Date de publication :
06/01/2022
L’Inspection Générale des Affaires Sociales (IGAS) préconise dans son dernier rapport de simplifier et promouvoir l’activité d’infirmier en pratique avancée (IPA), au grand dam de certains médecins.
La possibilité d’opérer des transferts de compétences des médecins vers les professions paramédicales est un sujet de controverses sans fin, tant les premiers sont souvent très rétifs à ces délégations de pouvoirs. Ce type de dispositif est pourtant plébiscité par les autorités, qui y voient un moyen d’améliorer l’accès aux soins, dans un contexte de pénurie de médecins. Lorsque le ministère de la Santé a, en mai dernier, chargé l’IGAS de plancher sur la question, les fonctionnaires membres de cette institution savaient qu’ils avançaient en terrain miné.

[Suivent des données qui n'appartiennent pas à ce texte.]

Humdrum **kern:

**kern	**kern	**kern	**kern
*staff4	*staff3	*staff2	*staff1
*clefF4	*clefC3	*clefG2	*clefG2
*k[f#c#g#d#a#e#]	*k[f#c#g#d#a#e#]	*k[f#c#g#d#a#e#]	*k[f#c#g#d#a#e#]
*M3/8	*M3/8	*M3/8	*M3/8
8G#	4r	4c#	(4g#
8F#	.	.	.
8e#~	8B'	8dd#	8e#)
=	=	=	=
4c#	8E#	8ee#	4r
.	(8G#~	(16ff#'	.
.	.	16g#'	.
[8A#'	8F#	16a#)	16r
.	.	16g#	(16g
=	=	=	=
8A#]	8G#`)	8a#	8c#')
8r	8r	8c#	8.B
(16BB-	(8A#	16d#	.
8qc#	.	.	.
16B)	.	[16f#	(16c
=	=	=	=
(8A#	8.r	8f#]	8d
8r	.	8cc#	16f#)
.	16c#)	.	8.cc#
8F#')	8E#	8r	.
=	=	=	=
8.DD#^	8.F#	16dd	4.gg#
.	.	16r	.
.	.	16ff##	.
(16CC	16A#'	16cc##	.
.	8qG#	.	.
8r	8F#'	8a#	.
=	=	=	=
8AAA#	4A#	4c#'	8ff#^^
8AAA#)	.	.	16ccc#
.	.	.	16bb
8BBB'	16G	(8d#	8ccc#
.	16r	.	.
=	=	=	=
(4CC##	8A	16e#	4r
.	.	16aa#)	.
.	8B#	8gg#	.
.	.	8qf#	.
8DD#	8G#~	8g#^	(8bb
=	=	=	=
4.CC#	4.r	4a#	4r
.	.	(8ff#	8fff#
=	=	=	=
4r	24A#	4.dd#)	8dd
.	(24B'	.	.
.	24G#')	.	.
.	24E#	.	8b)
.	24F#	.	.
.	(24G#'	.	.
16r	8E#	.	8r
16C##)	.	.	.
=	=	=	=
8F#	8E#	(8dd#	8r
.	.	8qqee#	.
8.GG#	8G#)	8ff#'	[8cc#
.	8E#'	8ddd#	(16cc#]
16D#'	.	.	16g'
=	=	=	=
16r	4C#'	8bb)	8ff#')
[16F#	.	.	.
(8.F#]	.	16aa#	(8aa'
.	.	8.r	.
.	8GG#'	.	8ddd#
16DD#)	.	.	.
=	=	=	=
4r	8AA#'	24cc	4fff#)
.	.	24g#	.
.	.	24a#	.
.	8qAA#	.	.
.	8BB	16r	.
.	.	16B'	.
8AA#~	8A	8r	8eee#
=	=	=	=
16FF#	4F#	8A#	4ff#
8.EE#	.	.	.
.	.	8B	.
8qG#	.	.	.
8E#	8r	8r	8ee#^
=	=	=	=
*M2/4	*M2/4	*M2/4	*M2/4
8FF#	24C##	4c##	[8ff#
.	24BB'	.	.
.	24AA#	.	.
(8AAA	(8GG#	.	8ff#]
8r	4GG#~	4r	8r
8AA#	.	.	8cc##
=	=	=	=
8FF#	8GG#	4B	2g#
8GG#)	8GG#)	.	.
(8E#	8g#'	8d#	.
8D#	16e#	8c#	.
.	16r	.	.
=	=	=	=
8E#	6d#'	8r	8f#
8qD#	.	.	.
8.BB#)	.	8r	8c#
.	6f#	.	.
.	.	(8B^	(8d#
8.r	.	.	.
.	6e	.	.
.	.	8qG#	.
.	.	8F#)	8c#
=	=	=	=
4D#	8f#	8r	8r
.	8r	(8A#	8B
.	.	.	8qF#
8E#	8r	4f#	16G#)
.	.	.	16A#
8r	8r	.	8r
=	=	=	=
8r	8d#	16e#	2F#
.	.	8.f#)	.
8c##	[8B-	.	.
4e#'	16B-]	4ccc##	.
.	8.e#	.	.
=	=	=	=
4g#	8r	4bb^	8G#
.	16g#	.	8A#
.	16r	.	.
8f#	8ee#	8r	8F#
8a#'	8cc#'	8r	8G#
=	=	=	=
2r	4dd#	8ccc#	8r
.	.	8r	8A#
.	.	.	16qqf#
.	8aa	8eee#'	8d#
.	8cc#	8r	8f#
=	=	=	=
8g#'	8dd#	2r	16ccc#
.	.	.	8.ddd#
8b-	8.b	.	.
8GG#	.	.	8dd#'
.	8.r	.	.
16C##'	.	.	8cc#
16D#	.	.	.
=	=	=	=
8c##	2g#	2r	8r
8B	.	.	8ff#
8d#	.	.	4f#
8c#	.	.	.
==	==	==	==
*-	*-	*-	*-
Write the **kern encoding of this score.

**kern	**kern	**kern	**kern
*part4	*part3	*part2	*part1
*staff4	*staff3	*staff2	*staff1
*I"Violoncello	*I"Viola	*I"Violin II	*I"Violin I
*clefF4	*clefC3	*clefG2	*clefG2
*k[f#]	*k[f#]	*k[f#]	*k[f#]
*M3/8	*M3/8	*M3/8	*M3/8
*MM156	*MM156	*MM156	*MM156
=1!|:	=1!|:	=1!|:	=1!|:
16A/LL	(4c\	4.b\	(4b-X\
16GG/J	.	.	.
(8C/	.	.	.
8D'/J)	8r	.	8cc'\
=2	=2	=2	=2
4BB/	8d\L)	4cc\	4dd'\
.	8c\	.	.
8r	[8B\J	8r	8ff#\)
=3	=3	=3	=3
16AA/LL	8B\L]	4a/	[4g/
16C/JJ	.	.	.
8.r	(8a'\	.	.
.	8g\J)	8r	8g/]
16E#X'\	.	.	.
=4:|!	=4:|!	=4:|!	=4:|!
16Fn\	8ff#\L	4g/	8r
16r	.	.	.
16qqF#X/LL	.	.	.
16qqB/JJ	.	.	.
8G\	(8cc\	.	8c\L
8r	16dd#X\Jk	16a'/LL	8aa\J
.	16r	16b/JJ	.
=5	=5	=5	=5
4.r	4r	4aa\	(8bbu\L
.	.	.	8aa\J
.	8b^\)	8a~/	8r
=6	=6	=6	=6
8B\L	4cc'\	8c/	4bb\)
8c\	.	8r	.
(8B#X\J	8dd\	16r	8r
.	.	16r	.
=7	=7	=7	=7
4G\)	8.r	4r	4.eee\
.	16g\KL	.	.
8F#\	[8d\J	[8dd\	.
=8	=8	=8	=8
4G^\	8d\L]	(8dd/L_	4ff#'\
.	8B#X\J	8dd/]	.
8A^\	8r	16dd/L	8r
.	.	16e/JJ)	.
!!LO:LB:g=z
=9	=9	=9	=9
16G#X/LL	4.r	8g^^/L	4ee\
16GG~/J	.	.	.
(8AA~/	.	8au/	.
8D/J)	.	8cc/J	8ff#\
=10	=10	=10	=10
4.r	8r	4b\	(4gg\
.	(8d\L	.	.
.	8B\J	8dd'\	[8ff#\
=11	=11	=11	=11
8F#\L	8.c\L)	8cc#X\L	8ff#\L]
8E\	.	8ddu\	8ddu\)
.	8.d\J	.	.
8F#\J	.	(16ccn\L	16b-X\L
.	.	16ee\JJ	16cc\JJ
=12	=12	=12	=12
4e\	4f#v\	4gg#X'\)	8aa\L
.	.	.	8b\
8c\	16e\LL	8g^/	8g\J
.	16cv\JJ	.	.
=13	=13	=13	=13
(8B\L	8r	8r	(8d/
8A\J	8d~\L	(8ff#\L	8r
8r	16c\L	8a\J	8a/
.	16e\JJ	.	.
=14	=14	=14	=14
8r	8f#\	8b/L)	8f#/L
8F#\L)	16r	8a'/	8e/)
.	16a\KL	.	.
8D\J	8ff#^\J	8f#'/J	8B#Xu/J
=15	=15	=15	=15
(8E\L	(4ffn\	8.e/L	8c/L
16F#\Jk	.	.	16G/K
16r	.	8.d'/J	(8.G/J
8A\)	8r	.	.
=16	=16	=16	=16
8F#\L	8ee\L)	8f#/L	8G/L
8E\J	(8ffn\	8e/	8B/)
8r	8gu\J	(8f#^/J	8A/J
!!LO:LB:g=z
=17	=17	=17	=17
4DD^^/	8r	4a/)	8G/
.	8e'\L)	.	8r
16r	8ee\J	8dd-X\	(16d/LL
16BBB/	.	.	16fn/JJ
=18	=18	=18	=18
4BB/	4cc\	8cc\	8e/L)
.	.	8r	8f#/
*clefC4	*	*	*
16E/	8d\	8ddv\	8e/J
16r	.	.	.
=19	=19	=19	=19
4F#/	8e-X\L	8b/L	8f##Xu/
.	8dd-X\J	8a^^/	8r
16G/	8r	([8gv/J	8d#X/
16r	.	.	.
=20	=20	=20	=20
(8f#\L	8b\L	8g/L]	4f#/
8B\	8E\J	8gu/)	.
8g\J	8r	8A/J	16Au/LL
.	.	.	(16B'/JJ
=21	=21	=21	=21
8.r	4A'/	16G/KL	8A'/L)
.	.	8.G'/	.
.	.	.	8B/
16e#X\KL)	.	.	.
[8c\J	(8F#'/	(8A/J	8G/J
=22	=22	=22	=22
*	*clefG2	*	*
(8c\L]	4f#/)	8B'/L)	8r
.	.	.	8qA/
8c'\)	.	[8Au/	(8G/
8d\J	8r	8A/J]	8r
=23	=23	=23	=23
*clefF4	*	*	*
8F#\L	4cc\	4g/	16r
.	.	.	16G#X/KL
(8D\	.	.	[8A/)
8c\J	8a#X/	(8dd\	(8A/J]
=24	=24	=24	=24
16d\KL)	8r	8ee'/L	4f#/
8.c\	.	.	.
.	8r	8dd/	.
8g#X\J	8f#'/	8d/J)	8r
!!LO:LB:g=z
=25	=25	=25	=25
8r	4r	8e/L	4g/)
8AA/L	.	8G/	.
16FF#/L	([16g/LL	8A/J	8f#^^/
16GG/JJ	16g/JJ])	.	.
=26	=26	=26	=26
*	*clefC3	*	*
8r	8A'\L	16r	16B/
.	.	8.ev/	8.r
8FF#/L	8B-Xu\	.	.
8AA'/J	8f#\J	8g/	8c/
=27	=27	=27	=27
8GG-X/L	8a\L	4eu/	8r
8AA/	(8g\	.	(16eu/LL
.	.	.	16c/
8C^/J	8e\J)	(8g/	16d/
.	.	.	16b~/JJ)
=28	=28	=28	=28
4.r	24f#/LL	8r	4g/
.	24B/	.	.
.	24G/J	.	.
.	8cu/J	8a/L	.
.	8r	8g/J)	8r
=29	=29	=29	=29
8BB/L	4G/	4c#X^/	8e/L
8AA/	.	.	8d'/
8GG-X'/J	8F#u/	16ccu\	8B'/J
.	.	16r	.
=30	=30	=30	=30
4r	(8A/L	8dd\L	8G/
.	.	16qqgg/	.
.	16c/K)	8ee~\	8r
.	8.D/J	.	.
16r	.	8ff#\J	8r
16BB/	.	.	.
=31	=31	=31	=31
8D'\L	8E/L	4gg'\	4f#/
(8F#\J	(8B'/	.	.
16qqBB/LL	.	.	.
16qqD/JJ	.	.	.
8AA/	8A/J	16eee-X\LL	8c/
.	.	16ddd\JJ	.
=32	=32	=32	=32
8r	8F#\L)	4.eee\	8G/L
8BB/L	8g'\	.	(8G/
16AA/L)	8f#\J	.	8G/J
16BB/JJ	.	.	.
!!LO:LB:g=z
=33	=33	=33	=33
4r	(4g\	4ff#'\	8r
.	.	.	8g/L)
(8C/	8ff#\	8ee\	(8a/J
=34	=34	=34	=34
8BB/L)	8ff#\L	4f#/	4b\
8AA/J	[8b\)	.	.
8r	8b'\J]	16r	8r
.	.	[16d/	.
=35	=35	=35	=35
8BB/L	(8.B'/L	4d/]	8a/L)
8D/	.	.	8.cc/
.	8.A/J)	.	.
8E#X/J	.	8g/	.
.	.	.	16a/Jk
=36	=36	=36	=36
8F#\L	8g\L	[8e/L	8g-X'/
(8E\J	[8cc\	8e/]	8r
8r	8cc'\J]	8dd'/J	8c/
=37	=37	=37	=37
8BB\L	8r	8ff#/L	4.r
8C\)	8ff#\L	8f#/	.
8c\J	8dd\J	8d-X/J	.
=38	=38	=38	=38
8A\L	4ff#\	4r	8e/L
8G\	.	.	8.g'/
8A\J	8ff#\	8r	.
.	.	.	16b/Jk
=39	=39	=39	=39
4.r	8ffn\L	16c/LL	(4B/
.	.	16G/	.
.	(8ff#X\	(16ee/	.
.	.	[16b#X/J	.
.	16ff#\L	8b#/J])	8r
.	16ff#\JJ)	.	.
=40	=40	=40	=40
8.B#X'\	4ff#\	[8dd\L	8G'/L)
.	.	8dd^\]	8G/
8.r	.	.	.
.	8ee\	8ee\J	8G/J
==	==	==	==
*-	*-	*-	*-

Ouvrir la primo-prescription aux IPA
Sans grande surprise, le rapport de l’IGAS issu de cette mission publié ce mercredi et intitulé « Trajectoires pour de nouveaux partages de compétences entre professionnels de santé » se montre favorable à l’accentuation à l’avenir de ces transferts de compétences. Si les auteurs du rapport se montrent peu enthousiastes à propos des protocoles de coopération, qui permettent des transferts de compétence au cas par cas mais qu’ils jugent trop complexes et trop peu utilisées, ils souhaitent en revanche promouvoir la pratique avancée.
Ouverte par la loi en 2018 à tous les auxiliaires médicaux, la pratique avancée ne concerne pour le moment que les infirmiers (IPA). Jugeant que ce dispositif est à la fois prometteur et trop peu exploité, le rapport préconise plusieurs mesures pour promouvoir et simplifier l’activité des IPA. Les auteurs de la mission souhaitent notamment leur ouvrir dès que possible la primo-prescription de certains médicaments et pratiques médicales et permettre l’accès direct aux IPA en population générale dans les zones sous-dotées en médecins (ce qui doit faire d’ailleurs l’objet d’expérimentations dans le cadre de la loi de financement de la sécurité sociale). Ils préconisent également d’augmenter leur rémunération et de les indemniser lors de leur formation universitaire.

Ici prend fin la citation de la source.